O impeachment, o brasileiro comum e a farsa da direita

Os acontecimentos políticos recentes no Brasil demonstram, mais uma vez, a verdade da afirmação de Karl Marx de que a história se repete como farsa. Em sua tentativa de requentar a crise, a oposição de direita procura agora atingir diretamente o presidente Luiz Inácio Lula da Silva e, no afã insano de abrir a ferida da crise e fazê-la voltar a sangrar, decidiu – em uma reunião realizada na sede da Ordem dos Advogados do Brasil de São Paulo, no dia 30, pedir o impeachment do presidente.

É uma tentativa delirante de repetir os acontecimentos de 1992, que levaram à cassação do presidente Fernando Collor. São conjunturas incomparáveis: Collor, um aventureiro que salvou a direita e os conservadores da “ameaça” representada pela eleição de Lula em 1989, tomou as primeiras medidas para implantar o projeto neoliberal e colocou-se em oposição a toda a nação. Os atos públicos pelo impeachment começaram em julho de 1992, em Brasília, e como uma onda ganharam o país. Houve manifestações de massa, com milhares de pessoas, em todas as capitais e grandes cidades; em São Paulo, a manifestação de 25 de agosto de 1992 reuniu 500 mil pessoas que exigiam a saída do presidente.

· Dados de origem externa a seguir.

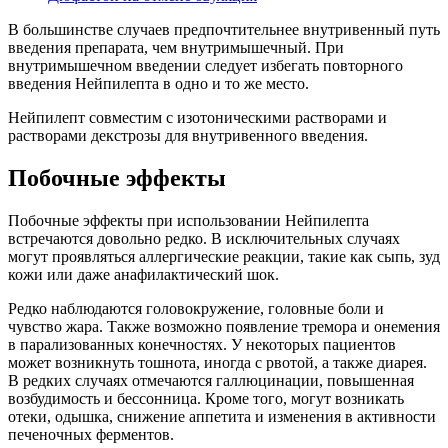
В большинстве случаев предпочтительнее внутривенный путь
введения препарата, чем внутримышечный. При
внутримышечном введении следует избегать повторного
введения Нейпилепта в одно и то же место.
Нейпилепт совместим с изотоническими растворами и
растворами декстрозы для внутривенного введения.
Побочные эффекты
Побочные эффекты при использовании Нейпилепта
встречаются довольно редко. В исключительных случаях
могут проявляться аллергические реакции, такие как сыпь, зуд
кожи или даже анафилактический шок.
Редко наблюдаются головокружение, головные боли и
чувство жара. Также возможно появление тремора и онемения
в парализованных конечностях. У некоторых пациентов
может возникнуть тошнота, иногда с рвотой, а также диарея.
В редких случаях отмечаются галлюцинации, повышенная
возбудимость и бессонница. Кроме того, могут возникать
отеки, одышка, снижение аппетита и изменения в активности
печеночных ферментов.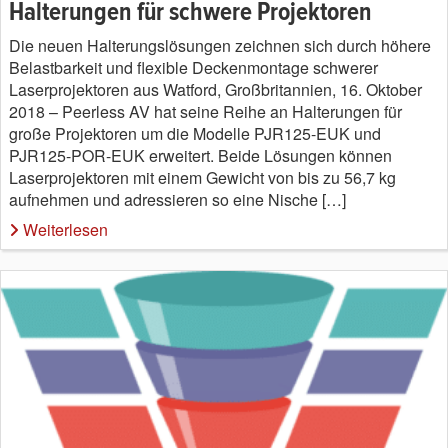
Halterungen für schwere Projektoren
Die neuen Halterungslösungen zeichnen sich durch höhere
Belastbarkeit und flexible Deckenmontage schwerer
Laserprojektoren aus Watford, Großbritannien, 16. Oktober
2018 – Peerless AV hat seine Reihe an Halterungen für
große Projektoren um die Modelle PJR125-EUK und
PJR125-POR-EUK erweitert. Beide Lösungen können
Laserprojektoren mit einem Gewicht von bis zu 56,7 kg
aufnehmen und adressieren so eine Nische […]
Weiterlesen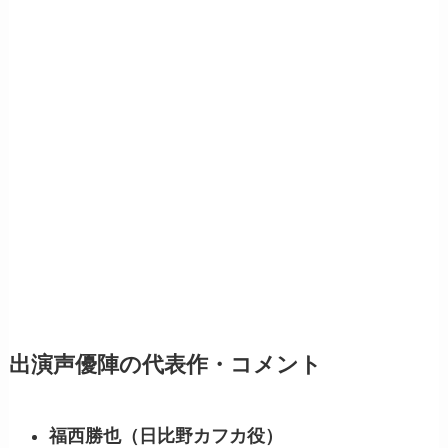
出演声優陣の代表作・コメント
福西勝也（日比野カフカ役）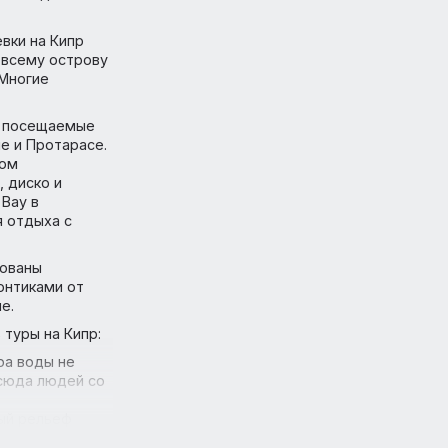
эмоции от отдыха
не Средиземного
она на острове
вах. Желающие
 и понежиться на
и летают сюда
я путевки на Кипр
еся по всему острову
стью. Многие
. Самые посещаемые
я-Напе и Протарасе.
 с рядом
зыкой, диско и
 Tree Bay в
то для отдыха с
оборудованы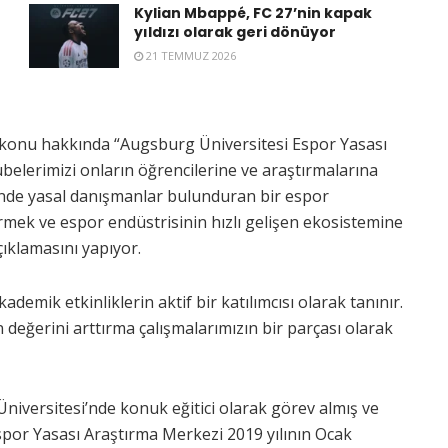
Kylian Mbappé, FC 27’nin kapak
yıldızı olarak geri dönüyor
21 TEMMUZ 2026
 konu hakkında “Augsburg Üniversitesi Espor Yasası
übelerimizi onların öğrencilerine ve araştırmalarına
sinde yasal danışmanlar bulunduran bir espor
rmek ve espor endüstrisinin hızlı gelişen ekosistemine
çıklamasını yapıyor.
ademik etkinliklerin aktif bir katılımcısı olarak tanınır.
n değerini arttırma çalışmalarımızın bir parçası olarak
niversitesi’nde konuk eğitici olarak görev almış ve
 Espor Yasası Araştırma Merkezi 2019 yılının Ocak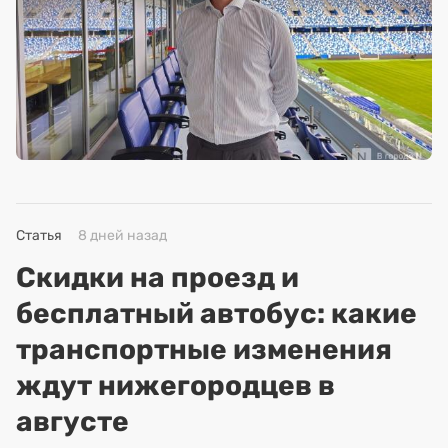
Статья
8 дней назад
Скидки на проезд и
бесплатный автобус: какие
транспортные изменения
ждут нижегородцев в
августе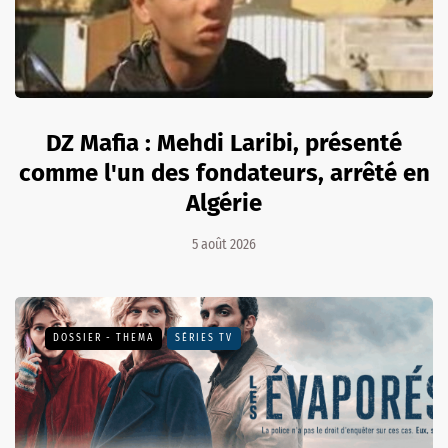
DZ Mafia : Mehdi Laribi, présenté
comme l'un des fondateurs, arrêté en
Algérie
5 août 2026
DOSSIER - THEMA
SÉRIES TV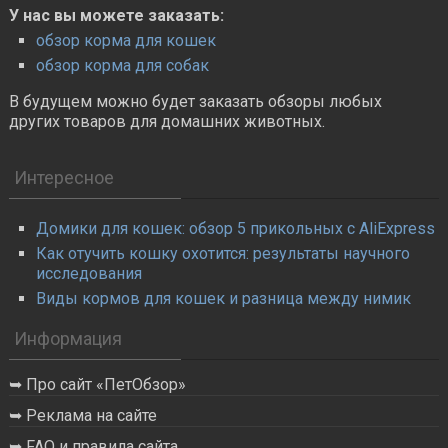
У нас вы можете заказать:
обзор корма для кошек
обзор корма для собак
В будущем можно будет заказать обзоры любых
других товаров для домашних животных.
Интересное
Домики для кошек: обзор 5 прикольных с AliExpress
Как отучить кошку охотится: результаты научного
исследования
Виды кормов для кошек и разница между нимик
Информация
Про сайт «ПетОбзор»
Реклама на сайте
FAQ и правила сайта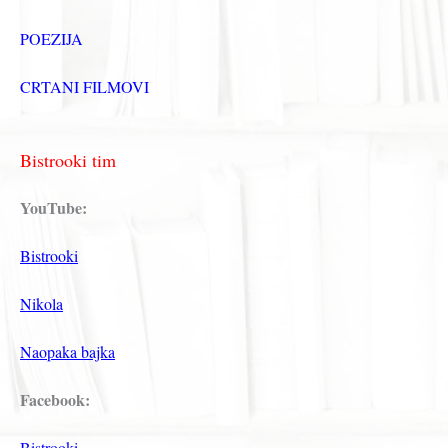
POEZIJA
CRTANI FILMOVI
Bistrooki tim
YouTube:
Bistrooki
Nikola
Naopaka bajka
Facebook:
Bistrooki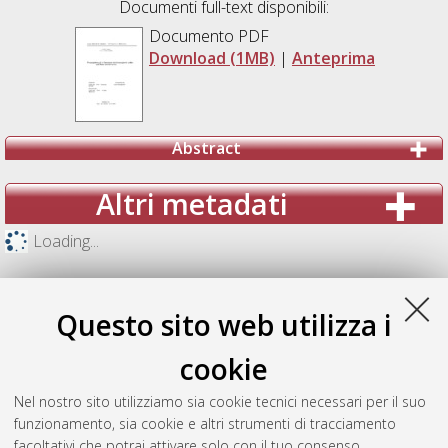
Documenti full-text disponibili:
Documento PDF
Download (1MB)
|
Anteprima
Abstract
Altri metadati
Loading...
Questo sito web utilizza i
cookie
Nel nostro sito utilizziamo sia cookie tecnici necessari per il suo
funzionamento, sia cookie e altri strumenti di tracciamento
facoltativi che potrai attivare solo con il tuo consenso.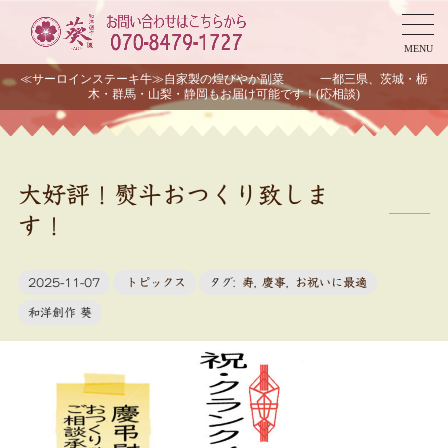
MENU
≪サーロインステーキ牛≫自家製の煌びやか副菜 一都三県、茨城・栃
木・群馬・山梨・静岡もお届け可能です！(応相談)
大好評！熨斗おつくり致しま
す！
2025-11-07
トピックス
タグ:
寿
,
慶事
,
お祝いに最適
和洋創作 葵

Naquele contexto, surgiram cidadãos honrados e verdadeiramente indignados, simbolizados pelo motorista Eriberto França e pela secretária Sandra de Oliveira, que trouxeram provas das denúncias de corrupção que envolviam o presidente da República e justificavam as manifestações de repúdio. A massa na rua foi o respaldo para o pedido de impeachment apresentado ao Congresso Nacional pela Ordem dos Advogados do Brasil e pela Associação Brasileira de Imprensa, que tinha à frente o grande brasileiro e patriota Barbosa Lima Sobrinho.

A tentativa da direita de repetir aquela conjuntura traz a marca da motivação política. Daí seu caráter de farsa: ela não está à frente de um movimento de massa irrefreável, que repudia e presidente e exige que seja expelido. Ao contrário, é uma resposta à recuperação dos índices de aprovação do presidente Lula que – depois de toda a feroz investida da direita – reaparece como um candidato com chances reais de vitória na eleição de outubro. E mal disfarça o objetivo da oposição neoliberal de pavimentar outra vez o esburacado caminho para voltar ao Palácio do Planalto. Como o sonho de ganhar nas urnas parece-lhe difícil, a direita ressuscita o fantasma do impeachment. Sabe que isso não é fácil por ser uma proposta descabida, mas de qualquer modo procura um caminho jurídico para debilitar a candidatura ou quem sabe até afastá-la. Para isso, convocou o “insuspeito” ex-ministro da Justiça de Fernando Henrique Cardoso, o advogado Miguel Reale Jr, para elaborar a argumentação do pedido de impeachment.

A farsa é reforçada com outro personagem, o caseiro Francenildo dos Santos Costa, apresentado a todo custo como um brasileiro comum, humilde, um herói do povo que se levanta contra os poderosos. A bandeira da oposição são os direitos constitucionais de Francenildo, agredidos com a violação de seu sigilo bancário – que é crime e precisa ser apurada. Isso entretanto não autoriza nenhuma comparação, por menor que seja, entre ele o motorista Eriberto, este sim um brasileiro comum, que não teve benefício pessoal por sua atuação no impeachment de Collor: a última notícia que se soube dele é que era motorista do ministério dos Transportes, ganhando pouco mais do que um salário mínimo. Não se compara com Francenildo – personagem cujo verdadeiro papel e caráter ainda estão por ser esclarecidos.

Mas estes são os personagens da oposição, anões que – na conjuntura de crise que a própria direita criou – querem ter protagonismo de gigantes.